Let's say that we want to train a support vector machine on these input classes
and then determine the *weight vector* of the optimal decision hyperplane
("optimal decision hyperplane" is SVM-speak for "the line that separates the two
input classes with the biggest distance between them" - this will become clear
in a minute). The *weight vector* is simply a vector perpendicular to the
optimal decision hyperplane.

Let's plot our points.

Are they linearly separable? (Yes, they are). Let's draw the positive and negative canonical hyperplanes, and then fit our optimal decision hyperplane.

Notice that the red line (the optimal decision hyperplane) *maximises* the
perpendicular distance between the positive and negative classes.

So, what's our weight vector? On this example, it's actually pretty straightforward to determine by inspection (we're simply looking for the normal vector to the optimal decision hyperplane), but that's no fun. However, it's good to know what result we're after - so to give you an intuition, I've gone ahead and plotted it.

We're looking for the vector that passes through (0, 0) and (1, 1). So now we know what we're looking for, let's go ahead and figure it out.

We know that the equation of a line in an SVM follows these constraints;

\[ w_1 x + w_2 y + w_3 = 0 \]

Our weight vector is composed of *w1* and *w2*. If we examine our positive and
negative canonical hyperplanes, we can see that there are two points that lie on
each. These are the basis for our *support vectors* - the vectors that allow the
SVM classifier to decide on the optimal decision hyperplane.

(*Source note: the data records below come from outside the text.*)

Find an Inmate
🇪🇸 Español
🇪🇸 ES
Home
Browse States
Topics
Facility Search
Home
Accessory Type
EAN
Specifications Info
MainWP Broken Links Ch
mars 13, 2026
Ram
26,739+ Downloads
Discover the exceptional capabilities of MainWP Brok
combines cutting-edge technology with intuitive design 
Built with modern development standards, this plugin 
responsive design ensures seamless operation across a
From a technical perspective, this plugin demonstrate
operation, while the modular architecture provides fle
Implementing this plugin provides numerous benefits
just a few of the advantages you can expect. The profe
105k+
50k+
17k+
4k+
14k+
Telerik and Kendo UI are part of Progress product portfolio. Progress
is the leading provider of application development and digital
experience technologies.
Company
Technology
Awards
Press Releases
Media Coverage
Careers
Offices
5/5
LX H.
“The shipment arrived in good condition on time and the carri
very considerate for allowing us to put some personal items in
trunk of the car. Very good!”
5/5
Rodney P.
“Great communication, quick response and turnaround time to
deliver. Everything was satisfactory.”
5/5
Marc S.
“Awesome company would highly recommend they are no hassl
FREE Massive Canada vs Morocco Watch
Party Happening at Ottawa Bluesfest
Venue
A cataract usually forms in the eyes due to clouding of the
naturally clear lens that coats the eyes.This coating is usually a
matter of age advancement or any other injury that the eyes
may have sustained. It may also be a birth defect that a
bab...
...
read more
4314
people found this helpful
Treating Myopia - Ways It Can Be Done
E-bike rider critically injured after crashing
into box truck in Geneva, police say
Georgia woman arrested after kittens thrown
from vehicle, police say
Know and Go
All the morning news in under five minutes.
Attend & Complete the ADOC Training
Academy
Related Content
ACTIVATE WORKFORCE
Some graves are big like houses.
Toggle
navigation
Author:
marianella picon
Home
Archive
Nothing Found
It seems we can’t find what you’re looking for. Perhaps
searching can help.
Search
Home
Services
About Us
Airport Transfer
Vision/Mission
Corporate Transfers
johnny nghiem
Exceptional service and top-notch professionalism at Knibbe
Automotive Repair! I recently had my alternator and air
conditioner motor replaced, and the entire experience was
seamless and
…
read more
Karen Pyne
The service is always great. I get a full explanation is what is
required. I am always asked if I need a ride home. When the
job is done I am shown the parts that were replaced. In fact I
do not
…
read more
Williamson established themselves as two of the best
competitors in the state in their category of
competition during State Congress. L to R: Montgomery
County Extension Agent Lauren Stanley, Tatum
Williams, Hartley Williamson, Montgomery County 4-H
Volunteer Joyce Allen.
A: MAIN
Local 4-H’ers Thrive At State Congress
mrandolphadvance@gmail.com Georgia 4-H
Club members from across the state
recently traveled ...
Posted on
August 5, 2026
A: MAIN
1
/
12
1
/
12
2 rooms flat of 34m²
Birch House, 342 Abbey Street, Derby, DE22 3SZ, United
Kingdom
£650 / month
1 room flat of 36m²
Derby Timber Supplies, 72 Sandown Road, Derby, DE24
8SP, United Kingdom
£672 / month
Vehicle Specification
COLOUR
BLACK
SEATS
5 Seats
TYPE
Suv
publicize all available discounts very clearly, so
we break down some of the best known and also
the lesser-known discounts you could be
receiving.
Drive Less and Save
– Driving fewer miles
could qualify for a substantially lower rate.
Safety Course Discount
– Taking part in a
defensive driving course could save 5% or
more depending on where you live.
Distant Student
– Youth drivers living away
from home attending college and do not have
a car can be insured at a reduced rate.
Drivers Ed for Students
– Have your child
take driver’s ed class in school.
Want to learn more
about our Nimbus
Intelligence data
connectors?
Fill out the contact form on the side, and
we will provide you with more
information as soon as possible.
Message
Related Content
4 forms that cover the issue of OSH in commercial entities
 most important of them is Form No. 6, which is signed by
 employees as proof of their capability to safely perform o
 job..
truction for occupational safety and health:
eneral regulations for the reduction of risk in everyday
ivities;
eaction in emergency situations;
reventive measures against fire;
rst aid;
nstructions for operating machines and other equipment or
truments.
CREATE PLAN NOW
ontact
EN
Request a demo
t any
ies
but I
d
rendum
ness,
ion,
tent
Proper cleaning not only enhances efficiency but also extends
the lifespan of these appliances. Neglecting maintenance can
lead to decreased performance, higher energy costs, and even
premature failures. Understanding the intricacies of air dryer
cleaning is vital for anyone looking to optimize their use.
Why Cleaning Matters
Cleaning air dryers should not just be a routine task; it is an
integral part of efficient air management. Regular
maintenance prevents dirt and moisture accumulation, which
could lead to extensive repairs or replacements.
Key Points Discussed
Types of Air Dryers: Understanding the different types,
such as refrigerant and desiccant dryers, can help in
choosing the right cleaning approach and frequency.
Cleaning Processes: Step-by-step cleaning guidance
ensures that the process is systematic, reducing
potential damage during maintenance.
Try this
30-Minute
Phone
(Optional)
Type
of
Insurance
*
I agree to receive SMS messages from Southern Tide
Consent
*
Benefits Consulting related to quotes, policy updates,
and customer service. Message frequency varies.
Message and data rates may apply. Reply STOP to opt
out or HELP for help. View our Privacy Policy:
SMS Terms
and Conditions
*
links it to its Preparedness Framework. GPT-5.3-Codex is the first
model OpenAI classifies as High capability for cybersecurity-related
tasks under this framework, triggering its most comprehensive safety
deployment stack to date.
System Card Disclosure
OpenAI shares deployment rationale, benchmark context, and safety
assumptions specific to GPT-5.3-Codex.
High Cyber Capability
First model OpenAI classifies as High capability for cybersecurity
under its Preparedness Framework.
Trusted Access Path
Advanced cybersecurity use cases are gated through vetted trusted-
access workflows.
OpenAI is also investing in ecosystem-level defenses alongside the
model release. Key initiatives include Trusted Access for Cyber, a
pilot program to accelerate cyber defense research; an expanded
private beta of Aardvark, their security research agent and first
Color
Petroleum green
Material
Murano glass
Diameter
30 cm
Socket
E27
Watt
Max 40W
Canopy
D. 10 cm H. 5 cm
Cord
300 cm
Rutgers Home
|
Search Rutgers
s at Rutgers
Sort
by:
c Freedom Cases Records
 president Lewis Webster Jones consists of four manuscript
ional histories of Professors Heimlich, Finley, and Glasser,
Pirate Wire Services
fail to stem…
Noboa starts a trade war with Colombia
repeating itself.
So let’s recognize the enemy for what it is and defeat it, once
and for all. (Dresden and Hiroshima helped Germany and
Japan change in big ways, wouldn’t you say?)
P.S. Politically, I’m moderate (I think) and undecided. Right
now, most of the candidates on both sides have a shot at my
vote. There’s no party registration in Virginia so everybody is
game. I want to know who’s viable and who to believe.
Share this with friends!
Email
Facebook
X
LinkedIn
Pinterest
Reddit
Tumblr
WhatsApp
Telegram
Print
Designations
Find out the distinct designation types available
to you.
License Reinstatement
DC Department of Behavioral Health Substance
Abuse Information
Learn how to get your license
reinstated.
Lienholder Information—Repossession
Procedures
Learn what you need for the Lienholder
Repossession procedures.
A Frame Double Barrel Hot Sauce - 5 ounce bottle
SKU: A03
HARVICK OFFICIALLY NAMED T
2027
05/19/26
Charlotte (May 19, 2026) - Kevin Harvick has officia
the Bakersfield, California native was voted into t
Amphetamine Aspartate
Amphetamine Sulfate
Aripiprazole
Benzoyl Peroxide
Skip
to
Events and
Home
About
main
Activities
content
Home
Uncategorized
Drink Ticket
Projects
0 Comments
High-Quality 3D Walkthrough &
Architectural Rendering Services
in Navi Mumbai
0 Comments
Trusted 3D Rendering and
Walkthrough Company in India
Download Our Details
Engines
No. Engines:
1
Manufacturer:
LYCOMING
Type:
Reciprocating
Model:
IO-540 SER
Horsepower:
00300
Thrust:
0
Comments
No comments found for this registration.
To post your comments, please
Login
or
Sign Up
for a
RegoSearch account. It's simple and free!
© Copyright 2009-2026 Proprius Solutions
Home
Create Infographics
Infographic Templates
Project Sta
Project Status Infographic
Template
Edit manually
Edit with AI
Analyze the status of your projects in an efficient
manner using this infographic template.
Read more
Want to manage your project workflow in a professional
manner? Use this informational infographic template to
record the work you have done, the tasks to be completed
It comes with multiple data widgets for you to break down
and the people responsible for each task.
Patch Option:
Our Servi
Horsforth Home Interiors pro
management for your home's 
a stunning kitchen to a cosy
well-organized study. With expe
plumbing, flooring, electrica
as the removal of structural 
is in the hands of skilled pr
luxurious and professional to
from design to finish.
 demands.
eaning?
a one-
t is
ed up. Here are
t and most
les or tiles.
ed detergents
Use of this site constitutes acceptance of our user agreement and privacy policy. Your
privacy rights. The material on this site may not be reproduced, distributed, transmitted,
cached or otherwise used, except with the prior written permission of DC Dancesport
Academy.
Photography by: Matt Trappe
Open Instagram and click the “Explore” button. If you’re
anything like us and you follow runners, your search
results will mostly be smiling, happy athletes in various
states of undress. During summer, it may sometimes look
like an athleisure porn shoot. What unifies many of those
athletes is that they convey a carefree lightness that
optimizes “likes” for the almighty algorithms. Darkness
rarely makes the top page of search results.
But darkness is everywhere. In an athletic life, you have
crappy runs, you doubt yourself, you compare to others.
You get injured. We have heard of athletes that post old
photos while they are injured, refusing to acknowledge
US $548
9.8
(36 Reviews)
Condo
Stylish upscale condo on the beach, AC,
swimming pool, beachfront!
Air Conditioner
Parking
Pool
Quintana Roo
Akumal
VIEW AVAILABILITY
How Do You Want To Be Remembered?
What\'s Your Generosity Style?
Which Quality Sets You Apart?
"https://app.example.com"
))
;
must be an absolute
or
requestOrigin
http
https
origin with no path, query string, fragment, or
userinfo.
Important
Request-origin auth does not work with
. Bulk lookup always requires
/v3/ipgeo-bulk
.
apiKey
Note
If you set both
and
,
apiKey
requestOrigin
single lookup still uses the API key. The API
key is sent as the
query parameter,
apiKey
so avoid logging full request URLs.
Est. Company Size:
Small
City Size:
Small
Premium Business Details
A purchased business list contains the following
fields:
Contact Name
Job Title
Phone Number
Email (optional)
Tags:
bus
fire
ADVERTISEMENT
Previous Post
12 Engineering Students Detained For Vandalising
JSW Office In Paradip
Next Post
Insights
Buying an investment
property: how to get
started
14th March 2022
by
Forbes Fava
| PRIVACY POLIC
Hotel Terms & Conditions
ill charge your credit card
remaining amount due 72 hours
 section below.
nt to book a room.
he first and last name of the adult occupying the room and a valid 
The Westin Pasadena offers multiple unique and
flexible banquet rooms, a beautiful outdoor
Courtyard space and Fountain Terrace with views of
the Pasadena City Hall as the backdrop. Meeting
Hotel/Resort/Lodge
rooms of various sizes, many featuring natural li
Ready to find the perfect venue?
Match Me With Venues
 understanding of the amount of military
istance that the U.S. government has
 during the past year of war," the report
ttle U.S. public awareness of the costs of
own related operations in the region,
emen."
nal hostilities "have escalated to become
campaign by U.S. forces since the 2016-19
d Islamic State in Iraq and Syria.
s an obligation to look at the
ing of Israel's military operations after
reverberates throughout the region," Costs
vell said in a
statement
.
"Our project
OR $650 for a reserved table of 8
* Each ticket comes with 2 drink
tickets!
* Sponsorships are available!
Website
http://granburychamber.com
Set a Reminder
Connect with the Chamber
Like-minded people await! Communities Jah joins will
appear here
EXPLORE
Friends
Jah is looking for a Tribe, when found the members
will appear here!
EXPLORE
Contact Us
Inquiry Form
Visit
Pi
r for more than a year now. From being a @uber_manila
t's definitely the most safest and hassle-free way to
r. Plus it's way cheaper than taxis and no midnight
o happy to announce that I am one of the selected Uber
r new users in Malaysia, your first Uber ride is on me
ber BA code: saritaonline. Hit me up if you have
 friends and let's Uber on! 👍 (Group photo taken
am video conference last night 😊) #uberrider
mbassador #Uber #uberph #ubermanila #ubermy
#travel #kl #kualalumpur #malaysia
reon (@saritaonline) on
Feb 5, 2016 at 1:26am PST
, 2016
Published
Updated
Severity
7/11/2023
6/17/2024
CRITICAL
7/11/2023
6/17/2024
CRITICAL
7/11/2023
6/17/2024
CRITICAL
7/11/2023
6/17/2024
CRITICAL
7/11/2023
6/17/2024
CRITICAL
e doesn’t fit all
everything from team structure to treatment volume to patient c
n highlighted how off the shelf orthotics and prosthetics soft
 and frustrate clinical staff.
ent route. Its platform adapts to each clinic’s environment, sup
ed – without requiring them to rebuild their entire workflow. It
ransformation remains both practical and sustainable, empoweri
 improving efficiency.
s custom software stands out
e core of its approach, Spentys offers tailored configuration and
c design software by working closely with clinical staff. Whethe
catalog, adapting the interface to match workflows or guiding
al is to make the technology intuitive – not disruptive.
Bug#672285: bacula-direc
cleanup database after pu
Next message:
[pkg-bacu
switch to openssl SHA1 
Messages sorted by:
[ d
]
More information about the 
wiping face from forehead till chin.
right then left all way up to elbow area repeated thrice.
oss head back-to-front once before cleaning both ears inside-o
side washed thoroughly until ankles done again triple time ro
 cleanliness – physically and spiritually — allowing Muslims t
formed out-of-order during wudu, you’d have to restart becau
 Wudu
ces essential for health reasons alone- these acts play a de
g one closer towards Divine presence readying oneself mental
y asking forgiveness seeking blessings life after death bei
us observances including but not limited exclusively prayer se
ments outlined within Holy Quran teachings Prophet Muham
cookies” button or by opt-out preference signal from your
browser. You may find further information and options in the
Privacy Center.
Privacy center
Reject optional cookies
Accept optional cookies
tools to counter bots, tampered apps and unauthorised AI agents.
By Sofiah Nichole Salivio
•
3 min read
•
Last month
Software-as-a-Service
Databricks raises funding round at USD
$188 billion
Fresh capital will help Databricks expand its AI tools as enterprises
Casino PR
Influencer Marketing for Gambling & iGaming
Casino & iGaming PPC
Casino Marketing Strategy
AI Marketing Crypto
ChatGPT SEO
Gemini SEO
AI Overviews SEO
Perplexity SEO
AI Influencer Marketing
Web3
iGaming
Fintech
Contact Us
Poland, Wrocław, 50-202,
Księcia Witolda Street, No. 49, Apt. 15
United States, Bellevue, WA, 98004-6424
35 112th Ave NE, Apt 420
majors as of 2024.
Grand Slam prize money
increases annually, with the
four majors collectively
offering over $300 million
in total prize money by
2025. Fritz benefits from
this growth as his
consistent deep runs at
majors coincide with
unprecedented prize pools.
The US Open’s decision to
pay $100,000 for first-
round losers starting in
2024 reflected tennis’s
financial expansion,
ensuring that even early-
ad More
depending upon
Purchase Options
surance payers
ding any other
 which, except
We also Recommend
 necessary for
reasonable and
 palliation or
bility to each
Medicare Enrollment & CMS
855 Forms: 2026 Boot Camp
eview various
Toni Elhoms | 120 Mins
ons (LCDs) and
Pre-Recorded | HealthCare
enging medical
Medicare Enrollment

\[ supportVectors_{positive} = [(1, 1), (2, 0)] \]

\[ supportVectors_{negative} = [(1, 0), (0, 1)] \]

So, we can plug these points into our line equation, and solve linearly for
*w1*, *w2*, and *w3*. Note that the *positive* examples are denoted with a sum
of *1*, and the *negative* examples are denoted with a sum of *-1*. This is just
SVM convention (it's arbitrary but it works).

\[ pos_{1} = 1w_{1} + 1w_{2} + w_{3} = 1 \]

\[ pos_{2} = 0w_{1} + 2w_{2} + w_{3} = 1 \]

\[ neg_{1} = 1w_{1} + 0w_{2} + w_{3} = -1 \]

\[ neg_{2} = 0w_{1} + 1w_{2} + w_{3} = -1 \]

We can try to solve this by subtracting *neg1* from *pos1*. The *w3* and *w1*
terms cancel out leaving us with...

\[ pos_{1} - neg_{1} \implies w_{2} = 2 \]

We can now substitute the value for *w2* into *neg2*...

\[ 2 + w_{3} = -1 \implies w_{3} = -3 \]

We can now substitute the values for *w2* and *w3* into *pos1*...

\[ w_{1} + 2 - 3 = 1 \implies w_{1} - 1 = 1 \implies w_{1} = 2 \]

This gives us our new line equation - which can be simplified down to...

\[ 2x + 2y - 3 = 0 \implies x + y + \frac{3}{2} = 0 \]

This implies that our vector passes through *(0, 0)* and *(1, 1)*, because the
coefficients of *x* and *y* (the weight vector components) are 1. Note that you
don't *need* to divide the line equation by 2, as above. Using *(1, 1)* or *(2,
2)* for the weight vector components are both perfectly sensible answers because
the weight vector is *normal* to the optimal decision hyperplane - that is, it
simply encodes a *direction*.

So we now have the components of our SVM weight vector. The SVM weight vector is
comprised of *w1* and *w2*, so....

\[ w = \begin{bmatrix} w_{1} \\\\ w_{2} \\\\ \end{bmatrix} \implies \begin{bmatrix} 1 \\\\ 1 \\\\ \end{bmatrix} \]

And you're done. Does this fit with what we predicted earlier? (Yes, it does).